As Iron Sharpens Iron
Time Will Tell Series, Book 1
“Iron sharpeneth iron; so a man sharpeneth the countenance of his friend.”
Proverbs 27:17
Kansas Territory, 1854.
Originally from Boston, Nathaniel and Carrie Morren have spent the last eight years in Colorado watching their parents use their fortune to build a town from the ground up. After a tragic accident takes their parents’ lives and leaves them and their friend Enoch Slater alone and destitute, the three teens work together to carve out a livelihood from the ground up and show the townsfolk that not all riches are weighed in gold.
When a mysterious package arrives, placing them in the sights of dangerous outlaws, they are forced to rely on one another and to reach beyond their pride for help to uncover the secrets that their parents left behind.
Publishing Timeline
This represents where I am at in the process currently. Keep an eye out for changes in that little blue bar, because things should be moving forward at a steady clip!
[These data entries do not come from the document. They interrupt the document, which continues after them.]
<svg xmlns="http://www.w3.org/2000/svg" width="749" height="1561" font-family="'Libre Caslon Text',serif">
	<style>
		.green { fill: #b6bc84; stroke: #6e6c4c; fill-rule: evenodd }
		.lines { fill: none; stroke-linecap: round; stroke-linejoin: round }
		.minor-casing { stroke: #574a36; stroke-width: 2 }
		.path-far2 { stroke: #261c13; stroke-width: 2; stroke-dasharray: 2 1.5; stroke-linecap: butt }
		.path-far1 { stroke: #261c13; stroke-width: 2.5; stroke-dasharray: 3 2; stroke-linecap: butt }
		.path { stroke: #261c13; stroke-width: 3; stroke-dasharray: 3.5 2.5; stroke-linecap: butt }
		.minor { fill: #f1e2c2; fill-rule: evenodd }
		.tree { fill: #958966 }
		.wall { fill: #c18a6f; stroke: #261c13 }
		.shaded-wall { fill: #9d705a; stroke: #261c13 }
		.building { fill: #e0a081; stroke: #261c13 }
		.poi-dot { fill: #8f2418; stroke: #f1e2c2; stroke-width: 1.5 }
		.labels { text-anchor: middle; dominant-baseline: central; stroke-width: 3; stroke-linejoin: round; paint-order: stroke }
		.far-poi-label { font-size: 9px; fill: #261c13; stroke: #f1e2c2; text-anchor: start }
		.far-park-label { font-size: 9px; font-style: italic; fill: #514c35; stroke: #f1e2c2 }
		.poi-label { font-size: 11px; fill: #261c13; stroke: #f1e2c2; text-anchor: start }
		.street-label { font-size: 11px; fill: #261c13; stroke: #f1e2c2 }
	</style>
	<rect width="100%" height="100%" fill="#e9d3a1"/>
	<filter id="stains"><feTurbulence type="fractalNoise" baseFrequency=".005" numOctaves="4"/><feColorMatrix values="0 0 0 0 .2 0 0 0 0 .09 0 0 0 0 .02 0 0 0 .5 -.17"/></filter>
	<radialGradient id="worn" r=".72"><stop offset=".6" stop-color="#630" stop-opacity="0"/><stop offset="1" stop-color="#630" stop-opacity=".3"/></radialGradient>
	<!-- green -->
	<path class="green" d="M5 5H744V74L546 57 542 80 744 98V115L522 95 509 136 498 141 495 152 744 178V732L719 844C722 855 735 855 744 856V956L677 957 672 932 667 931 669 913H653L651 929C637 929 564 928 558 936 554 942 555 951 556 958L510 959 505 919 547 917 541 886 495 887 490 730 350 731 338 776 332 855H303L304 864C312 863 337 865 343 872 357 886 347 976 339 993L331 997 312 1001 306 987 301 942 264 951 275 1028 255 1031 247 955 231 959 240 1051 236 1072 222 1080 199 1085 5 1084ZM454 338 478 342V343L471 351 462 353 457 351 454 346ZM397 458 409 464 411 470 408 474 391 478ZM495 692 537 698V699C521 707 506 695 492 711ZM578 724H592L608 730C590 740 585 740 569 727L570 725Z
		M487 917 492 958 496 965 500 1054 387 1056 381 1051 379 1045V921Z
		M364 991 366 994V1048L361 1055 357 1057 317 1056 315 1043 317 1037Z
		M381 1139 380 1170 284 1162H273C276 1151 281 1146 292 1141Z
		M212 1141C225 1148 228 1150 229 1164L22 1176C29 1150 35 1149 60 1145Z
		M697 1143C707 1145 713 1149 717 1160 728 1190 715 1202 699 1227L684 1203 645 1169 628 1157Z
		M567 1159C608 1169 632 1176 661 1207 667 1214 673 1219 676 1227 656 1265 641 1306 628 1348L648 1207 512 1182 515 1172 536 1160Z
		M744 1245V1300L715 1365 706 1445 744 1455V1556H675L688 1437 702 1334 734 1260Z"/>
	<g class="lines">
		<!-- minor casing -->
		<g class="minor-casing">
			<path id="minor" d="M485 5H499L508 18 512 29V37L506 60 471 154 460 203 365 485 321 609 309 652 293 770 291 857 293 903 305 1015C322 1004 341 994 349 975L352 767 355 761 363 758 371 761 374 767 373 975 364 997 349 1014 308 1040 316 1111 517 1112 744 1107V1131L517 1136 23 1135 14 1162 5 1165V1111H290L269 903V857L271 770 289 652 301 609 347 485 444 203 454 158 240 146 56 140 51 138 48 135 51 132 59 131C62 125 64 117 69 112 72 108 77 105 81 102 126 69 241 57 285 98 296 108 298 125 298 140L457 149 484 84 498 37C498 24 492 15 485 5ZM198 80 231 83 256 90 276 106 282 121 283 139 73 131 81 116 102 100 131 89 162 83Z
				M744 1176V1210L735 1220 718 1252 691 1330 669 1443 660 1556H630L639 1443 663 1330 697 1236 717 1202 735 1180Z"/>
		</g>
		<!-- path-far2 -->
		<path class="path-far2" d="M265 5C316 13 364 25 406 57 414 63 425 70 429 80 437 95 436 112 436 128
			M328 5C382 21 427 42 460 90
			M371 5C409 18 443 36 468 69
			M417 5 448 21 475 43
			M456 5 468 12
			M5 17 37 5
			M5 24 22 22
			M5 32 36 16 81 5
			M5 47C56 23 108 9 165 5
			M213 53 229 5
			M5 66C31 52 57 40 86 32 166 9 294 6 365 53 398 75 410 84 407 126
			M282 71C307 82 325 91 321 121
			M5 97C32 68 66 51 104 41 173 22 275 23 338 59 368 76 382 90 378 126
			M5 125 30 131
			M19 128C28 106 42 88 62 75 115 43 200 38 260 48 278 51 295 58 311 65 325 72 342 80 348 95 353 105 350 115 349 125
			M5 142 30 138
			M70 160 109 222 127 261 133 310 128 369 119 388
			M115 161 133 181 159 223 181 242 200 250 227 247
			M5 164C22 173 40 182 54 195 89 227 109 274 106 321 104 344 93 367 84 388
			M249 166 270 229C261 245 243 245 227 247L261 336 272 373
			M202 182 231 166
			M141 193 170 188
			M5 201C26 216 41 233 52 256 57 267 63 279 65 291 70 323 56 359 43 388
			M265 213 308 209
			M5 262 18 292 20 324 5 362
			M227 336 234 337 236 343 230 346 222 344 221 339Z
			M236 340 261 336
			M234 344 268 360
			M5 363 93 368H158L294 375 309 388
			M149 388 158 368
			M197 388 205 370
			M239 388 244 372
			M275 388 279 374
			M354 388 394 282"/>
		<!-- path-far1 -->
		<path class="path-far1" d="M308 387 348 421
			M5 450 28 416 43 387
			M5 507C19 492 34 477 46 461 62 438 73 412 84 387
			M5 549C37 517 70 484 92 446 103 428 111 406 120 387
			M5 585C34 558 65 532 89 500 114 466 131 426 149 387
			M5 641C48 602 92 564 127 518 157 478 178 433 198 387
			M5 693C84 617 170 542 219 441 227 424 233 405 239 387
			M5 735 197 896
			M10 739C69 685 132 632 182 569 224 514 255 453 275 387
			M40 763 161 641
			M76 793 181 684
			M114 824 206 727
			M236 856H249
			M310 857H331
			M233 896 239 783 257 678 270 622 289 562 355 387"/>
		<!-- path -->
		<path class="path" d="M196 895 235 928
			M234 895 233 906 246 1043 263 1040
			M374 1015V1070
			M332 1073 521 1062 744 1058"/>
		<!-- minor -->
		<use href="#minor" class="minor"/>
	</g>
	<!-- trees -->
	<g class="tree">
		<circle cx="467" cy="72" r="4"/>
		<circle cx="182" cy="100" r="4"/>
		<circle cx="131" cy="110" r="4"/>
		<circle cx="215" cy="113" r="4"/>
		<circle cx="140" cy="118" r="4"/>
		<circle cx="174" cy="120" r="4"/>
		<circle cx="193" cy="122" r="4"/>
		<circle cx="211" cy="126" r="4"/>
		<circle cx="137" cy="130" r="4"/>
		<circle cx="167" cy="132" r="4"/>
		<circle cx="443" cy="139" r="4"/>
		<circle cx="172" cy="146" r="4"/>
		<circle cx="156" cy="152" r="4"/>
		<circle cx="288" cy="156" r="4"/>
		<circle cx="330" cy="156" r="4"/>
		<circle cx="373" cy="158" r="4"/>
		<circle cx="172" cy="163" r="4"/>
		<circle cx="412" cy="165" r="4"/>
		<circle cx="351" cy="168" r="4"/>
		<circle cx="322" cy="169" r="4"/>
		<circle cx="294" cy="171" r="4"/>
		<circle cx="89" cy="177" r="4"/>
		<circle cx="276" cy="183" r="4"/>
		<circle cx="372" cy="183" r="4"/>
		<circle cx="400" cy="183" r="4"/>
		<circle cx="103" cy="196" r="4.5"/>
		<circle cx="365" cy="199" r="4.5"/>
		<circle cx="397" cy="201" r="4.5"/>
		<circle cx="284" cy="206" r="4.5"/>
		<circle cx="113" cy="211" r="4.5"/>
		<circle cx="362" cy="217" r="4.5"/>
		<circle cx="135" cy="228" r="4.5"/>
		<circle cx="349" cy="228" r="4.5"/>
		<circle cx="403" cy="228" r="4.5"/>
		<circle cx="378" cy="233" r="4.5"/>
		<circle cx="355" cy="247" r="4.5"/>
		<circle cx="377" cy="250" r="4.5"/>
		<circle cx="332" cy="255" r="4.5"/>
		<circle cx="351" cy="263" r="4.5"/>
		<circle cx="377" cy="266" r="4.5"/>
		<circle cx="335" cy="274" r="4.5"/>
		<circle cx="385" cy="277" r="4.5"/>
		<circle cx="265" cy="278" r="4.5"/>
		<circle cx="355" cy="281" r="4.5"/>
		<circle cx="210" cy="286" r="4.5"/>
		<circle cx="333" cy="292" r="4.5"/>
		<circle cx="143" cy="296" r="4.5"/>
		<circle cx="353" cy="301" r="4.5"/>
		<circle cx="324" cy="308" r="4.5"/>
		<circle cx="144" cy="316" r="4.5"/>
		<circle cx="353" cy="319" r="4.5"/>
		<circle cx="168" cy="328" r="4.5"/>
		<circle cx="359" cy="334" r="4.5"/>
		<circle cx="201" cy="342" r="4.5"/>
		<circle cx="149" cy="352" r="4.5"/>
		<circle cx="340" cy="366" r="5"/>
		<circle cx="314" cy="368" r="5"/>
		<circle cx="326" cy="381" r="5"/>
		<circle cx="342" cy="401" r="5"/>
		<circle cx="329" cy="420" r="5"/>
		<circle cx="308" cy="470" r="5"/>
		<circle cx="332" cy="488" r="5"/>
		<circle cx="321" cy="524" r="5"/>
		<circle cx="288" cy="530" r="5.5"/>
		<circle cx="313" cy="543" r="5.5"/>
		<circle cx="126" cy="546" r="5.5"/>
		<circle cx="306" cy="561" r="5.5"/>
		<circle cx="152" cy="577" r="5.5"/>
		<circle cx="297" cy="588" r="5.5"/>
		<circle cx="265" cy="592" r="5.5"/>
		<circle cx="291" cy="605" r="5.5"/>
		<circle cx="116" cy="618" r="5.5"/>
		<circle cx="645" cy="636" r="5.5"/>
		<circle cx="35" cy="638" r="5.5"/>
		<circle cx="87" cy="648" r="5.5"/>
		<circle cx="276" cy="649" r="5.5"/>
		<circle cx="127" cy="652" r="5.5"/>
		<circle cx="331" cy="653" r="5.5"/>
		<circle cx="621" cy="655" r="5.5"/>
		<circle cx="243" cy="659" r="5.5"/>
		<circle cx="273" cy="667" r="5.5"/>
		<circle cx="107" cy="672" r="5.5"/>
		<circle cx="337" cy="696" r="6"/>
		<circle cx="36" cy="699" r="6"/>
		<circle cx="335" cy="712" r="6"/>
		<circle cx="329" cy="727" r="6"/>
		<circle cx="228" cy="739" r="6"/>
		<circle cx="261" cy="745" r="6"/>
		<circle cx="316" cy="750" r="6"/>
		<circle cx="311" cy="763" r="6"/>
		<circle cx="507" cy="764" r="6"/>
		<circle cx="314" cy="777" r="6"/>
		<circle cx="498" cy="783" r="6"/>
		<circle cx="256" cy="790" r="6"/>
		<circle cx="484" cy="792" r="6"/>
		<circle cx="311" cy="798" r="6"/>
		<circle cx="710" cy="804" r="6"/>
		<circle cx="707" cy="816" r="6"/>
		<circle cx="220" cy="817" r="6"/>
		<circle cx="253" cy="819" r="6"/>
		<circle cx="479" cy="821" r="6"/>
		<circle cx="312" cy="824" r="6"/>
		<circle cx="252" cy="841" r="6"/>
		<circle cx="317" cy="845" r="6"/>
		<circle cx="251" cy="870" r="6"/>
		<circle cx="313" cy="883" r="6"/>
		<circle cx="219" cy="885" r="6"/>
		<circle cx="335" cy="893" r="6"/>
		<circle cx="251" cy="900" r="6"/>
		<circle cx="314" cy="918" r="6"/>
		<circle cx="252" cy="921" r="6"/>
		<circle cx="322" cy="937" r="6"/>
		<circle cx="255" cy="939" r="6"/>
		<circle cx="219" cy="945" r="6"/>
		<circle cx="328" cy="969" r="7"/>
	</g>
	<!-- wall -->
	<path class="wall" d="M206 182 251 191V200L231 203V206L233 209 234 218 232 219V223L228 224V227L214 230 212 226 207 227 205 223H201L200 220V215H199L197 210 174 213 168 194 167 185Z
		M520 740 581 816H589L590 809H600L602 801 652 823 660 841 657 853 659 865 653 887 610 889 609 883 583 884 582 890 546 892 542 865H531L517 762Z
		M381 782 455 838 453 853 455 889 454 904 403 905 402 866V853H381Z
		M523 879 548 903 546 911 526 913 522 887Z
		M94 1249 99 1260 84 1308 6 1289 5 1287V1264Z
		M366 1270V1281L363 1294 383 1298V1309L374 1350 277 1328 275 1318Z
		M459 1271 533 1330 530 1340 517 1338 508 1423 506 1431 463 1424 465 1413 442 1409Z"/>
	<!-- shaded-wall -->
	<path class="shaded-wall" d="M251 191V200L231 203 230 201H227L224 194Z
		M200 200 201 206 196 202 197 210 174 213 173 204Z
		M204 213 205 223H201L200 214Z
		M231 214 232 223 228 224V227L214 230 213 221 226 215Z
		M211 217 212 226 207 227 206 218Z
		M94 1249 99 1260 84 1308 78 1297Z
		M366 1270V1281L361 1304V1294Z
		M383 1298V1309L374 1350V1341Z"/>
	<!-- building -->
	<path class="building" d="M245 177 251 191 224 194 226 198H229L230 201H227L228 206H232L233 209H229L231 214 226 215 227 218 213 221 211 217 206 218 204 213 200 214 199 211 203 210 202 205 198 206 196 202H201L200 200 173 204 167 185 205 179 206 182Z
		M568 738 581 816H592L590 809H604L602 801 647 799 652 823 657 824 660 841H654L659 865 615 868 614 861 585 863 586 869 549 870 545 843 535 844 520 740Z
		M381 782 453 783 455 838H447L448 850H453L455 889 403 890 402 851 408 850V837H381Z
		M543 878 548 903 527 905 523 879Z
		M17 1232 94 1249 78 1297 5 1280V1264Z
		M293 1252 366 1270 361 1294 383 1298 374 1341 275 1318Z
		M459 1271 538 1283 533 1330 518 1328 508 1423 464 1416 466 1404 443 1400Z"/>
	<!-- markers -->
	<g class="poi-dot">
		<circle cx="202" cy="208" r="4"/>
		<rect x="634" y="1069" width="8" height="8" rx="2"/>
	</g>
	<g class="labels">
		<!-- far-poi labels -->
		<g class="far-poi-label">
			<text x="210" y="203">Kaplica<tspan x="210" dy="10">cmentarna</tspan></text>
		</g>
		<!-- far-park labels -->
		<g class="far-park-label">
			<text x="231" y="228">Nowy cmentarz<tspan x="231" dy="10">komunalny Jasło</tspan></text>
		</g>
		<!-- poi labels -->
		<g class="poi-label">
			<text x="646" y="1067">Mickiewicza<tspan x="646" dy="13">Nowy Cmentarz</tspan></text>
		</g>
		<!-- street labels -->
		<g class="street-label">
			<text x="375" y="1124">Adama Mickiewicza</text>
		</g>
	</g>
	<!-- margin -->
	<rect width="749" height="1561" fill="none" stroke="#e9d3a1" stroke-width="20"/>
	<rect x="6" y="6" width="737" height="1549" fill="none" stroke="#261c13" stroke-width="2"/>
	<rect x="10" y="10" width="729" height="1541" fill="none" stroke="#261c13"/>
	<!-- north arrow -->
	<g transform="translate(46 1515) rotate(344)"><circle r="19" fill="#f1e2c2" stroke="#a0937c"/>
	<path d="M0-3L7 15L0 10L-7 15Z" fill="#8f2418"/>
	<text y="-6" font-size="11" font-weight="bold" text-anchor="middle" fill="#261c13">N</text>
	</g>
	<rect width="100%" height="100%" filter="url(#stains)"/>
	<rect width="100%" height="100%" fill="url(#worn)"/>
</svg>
You know those old boys’ adventure books from the late 1800s and the early 1900s? I loved those as a kid.
As Iron Sharpens Iron began as a throwback to that style of writing. Did I nail it? No, it took on my personal voice as I went along. It also became the first in a series . . . which became the first in a series of series.
I have two main goals in all of my books: to show the biblical values I hold in action, and to encourage others to seek the truth and follow through with their beliefs no matter how tough life gets.
Nat and Enoch’s friendship being closer than brothers reflects how much I value loyalty, which is probably the most consistent theme throughout my writing.
I set this tale in 1854 because I chose the time period for the next book first. 😅 This one is perhaps less historically accurate than succeeding books will be because I developed the plot for this book last of all of them, but already had some key aspects written that I just couldn’t ditch for the sake of historicity. I chose Colorado as the setting (Kansas Territory at the time) because I wanted mountains . . . and then didn’t set it close enough to them for them to have any significance in the story. Go figure.